* [WORK INSTRUCTION]
Put the lines of the listing, from its first line through the line containing "## Workflow Features", into a Markdown table with the columns Row and Line. Give each line its own numbered row and leave out blank lines.

* [RECORDS FOR PROCESSING]
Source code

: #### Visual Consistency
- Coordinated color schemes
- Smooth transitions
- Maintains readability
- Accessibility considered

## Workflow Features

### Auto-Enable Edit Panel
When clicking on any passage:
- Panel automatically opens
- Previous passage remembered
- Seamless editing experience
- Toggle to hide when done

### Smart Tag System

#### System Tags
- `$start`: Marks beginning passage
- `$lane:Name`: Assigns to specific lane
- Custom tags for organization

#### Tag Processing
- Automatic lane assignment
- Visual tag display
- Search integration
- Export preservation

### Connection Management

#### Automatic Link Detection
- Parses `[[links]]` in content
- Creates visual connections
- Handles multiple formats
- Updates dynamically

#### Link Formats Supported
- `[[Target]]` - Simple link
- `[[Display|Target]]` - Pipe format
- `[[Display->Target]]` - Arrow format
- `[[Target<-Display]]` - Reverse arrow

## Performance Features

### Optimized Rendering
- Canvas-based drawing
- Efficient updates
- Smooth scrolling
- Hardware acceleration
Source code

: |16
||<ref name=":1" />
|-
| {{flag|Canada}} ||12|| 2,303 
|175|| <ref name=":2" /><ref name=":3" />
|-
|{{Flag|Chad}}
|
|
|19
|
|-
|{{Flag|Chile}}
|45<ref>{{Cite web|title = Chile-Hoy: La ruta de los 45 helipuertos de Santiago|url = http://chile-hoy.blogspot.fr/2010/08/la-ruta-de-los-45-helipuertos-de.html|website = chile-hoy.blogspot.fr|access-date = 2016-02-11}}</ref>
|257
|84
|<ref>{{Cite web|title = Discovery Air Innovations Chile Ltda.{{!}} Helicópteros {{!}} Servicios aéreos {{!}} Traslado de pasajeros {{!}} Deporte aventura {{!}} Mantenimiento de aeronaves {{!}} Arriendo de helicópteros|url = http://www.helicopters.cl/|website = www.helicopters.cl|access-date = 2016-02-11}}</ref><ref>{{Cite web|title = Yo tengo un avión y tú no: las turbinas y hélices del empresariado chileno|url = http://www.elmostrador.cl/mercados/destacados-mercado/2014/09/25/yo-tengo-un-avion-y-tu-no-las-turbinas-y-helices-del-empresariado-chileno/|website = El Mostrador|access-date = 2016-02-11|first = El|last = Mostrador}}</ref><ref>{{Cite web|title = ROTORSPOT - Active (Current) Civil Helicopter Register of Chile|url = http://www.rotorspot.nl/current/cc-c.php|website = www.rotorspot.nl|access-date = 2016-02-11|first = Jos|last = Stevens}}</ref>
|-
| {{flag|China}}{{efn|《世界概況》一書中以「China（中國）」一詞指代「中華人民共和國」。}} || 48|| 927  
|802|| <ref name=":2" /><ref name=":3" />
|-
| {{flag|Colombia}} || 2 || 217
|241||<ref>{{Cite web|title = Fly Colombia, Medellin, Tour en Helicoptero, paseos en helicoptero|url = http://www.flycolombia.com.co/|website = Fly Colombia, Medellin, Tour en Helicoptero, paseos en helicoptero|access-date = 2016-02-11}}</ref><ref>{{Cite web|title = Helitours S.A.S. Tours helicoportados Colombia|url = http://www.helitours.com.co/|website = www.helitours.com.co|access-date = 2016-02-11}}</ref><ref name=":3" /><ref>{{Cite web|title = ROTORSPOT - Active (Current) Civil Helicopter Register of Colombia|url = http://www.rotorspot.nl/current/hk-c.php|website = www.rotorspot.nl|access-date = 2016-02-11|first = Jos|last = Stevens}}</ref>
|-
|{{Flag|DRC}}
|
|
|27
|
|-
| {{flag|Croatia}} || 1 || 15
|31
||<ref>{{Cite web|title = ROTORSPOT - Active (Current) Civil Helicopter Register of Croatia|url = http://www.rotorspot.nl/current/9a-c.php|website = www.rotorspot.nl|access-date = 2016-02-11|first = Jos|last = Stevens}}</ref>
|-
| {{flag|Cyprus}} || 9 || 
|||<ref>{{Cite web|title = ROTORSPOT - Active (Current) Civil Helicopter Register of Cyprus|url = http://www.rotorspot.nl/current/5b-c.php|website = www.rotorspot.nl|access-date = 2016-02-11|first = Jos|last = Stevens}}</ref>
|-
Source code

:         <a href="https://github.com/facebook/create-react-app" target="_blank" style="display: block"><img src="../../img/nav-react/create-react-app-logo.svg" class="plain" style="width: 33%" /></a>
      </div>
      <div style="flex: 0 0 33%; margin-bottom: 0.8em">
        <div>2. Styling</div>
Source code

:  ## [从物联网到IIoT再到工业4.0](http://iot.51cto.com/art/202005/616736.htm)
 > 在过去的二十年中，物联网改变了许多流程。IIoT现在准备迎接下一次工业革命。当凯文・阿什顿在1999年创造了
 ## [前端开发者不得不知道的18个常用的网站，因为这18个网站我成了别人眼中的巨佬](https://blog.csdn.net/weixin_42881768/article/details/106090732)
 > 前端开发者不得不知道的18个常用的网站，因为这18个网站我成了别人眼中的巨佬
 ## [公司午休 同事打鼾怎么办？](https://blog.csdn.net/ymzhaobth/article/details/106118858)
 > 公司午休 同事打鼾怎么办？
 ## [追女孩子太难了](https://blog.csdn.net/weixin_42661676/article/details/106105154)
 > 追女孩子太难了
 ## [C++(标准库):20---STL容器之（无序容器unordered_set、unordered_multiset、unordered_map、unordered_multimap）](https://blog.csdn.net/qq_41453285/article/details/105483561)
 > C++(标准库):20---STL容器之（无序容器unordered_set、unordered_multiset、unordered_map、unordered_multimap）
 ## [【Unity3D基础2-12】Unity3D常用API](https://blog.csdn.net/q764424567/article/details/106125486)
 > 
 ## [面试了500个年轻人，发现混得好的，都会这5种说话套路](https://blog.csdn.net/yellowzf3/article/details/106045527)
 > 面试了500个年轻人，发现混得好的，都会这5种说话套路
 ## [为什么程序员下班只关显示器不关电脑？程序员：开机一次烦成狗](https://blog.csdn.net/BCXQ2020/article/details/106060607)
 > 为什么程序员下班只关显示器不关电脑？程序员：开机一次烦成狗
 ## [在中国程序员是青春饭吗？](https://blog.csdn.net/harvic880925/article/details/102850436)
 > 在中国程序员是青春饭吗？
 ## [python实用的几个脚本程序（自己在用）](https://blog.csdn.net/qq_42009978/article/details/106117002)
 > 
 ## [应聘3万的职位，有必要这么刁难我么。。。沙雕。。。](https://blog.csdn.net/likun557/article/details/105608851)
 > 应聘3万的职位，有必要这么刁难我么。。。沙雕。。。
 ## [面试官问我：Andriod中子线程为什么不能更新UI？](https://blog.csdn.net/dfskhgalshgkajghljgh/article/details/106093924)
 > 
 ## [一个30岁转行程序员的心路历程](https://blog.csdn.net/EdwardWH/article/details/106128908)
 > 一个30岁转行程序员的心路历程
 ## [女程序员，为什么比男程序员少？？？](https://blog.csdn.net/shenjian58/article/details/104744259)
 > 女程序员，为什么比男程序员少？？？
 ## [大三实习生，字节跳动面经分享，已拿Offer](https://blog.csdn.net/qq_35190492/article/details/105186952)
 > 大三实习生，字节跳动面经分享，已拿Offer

* [OUTPUT OF THE EXERCISE]
| Row | Line |
|---|---|
| 1 | Source code |
| 2 | : #### Visual Consistency |
| 3 | - Coordinated color schemes |
| 4 | - Smooth transitions |
| 5 | - Maintains readability |
| 6 | - Accessibility considered |
| 7 | ## Workflow Features |